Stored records

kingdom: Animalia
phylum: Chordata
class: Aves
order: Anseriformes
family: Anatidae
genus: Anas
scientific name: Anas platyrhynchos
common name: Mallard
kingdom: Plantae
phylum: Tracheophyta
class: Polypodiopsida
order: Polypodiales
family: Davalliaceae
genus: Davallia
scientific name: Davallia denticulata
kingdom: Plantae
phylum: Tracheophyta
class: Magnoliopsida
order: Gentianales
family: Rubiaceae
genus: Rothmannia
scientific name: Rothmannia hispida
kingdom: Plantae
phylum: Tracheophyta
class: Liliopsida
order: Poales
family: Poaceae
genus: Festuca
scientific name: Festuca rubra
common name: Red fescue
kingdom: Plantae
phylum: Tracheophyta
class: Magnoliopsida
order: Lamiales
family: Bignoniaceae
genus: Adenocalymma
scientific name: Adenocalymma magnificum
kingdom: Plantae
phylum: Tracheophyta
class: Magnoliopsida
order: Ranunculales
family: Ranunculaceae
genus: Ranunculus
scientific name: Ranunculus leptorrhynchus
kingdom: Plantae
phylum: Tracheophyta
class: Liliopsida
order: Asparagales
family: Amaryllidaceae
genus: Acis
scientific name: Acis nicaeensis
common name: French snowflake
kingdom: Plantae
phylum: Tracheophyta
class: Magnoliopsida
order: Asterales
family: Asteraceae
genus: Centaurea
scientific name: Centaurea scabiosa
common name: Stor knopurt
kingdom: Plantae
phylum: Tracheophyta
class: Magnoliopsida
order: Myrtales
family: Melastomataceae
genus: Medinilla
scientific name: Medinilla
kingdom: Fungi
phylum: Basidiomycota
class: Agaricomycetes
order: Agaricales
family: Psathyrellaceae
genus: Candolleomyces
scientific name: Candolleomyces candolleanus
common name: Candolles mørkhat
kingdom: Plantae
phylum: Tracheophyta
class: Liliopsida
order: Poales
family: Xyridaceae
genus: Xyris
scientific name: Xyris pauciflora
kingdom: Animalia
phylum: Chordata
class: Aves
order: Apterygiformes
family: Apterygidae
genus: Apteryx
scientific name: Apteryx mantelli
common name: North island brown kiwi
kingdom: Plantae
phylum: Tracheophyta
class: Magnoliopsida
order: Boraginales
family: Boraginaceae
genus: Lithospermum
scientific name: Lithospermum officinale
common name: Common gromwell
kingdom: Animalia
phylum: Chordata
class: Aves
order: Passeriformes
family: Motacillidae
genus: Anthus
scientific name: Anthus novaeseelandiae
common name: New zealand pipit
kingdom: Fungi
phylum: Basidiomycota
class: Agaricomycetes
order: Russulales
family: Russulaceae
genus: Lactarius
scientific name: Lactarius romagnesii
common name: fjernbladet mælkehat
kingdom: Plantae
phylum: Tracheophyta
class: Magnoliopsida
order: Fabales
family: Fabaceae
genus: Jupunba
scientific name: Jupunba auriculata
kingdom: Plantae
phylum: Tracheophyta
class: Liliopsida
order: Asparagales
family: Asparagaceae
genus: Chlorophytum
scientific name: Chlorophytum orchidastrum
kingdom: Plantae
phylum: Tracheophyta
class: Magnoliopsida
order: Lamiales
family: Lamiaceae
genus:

| PROBLEM DESCRIPTION |
Copy every line of the data above, keeping each word and letter unchanged.

| CORRECT OUTPUT |
kingdom: Animalia
phylum: Chordata
class: Aves
order: Anseriformes
family: Anatidae
genus: Anas
scientific name: Anas platyrhynchos
common name: Mallard
kingdom: Plantae
phylum: Tracheophyta
class: Polypodiopsida
order: Polypodiales
family: Davalliaceae
genus: Davallia
scientific name: Davallia denticulata
kingdom: Plantae
phylum: Tracheophyta
class: Magnoliopsida
order: Gentianales
family: Rubiaceae
genus: Rothmannia
scientific name: Rothmannia hispida
kingdom: Plantae
phylum: Tracheophyta
class: Liliopsida
order: Poales
family: Poaceae
genus: Festuca
scientific name: Festuca rubra
common name: Red fescue
kingdom: Plantae
phylum: Tracheophyta
class: Magnoliopsida
order: Lamiales
family: Bignoniaceae
genus: Adenocalymma
scientific name: Adenocalymma magnificum
kingdom: Plantae
phylum: Tracheophyta
class: Magnoliopsida
order: Ranunculales
family: Ranunculaceae
genus: Ranunculus
scientific name: Ranunculus leptorrhynchus
kingdom: Plantae
phylum: Tracheophyta
class: Liliopsida
order: Asparagales
family: Amaryllidaceae
genus: Acis
scientific name: Acis nicaeensis
common name: French snowflake
kingdom: Plantae
phylum: Tracheophyta
class: Magnoliopsida
order: Asterales
family: Asteraceae
genus: Centaurea
scientific name: Centaurea scabiosa
common name: Stor knopurt
kingdom: Plantae
phylum: Tracheophyta
class: Magnoliopsida
order: Myrtales
family: Melastomataceae
genus: Medinilla
scientific name: Medinilla
kingdom: Fungi
phylum: Basidiomycota
class: Agaricomycetes
order: Agaricales
family: Psathyrellaceae
genus: Candolleomyces
scientific name: Candolleomyces candolleanus
common name: Candolles mørkhat
kingdom: Plantae
phylum: Tracheophyta
class: Liliopsida
order: Poales
family: Xyridaceae
genus: Xyris
scientific name: Xyris pauciflora
kingdom: Animalia
phylum: Chordata
class: Aves
order: Apterygiformes
family: Apterygidae
genus: Apteryx
scientific name: Apteryx mantelli
common name: North island brown kiwi
kingdom: Plantae
phylum: Tracheophyta
class: Magnoliopsida
order: Boraginales
family: Boraginaceae
genus: Lithospermum
scientific name: Lithospermum officinale
common name: Common gromwell
kingdom: Animalia
phylum: Chordata
class: Aves
order: Passeriformes
family: Motacillidae
genus: Anthus
scientific name: Anthus novaeseelandiae
common name: New zealand pipit
kingdom: Fungi
phylum: Basidiomycota
class: Agaricomycetes
order: Russulales
family: Russulaceae
genus: Lactarius
scientific name: Lactarius romagnesii
common name: fjernbladet mælkehat
kingdom: Plantae
phylum: Tracheophyta
class: Magnoliopsida
order: Fabales
family: Fabaceae
genus: Jupunba
scientific name: Jupunba auriculata
kingdom: Plantae
phylum: Tracheophyta
class: Liliopsida
order: Asparagales
family: Asparagaceae
genus: Chlorophytum
scientific name: Chlorophytum orchidastrum
kingdom: Plantae
phylum: Tracheophyta
class: Magnoliopsida
order: Lamiales
family: Lamiaceae
genus:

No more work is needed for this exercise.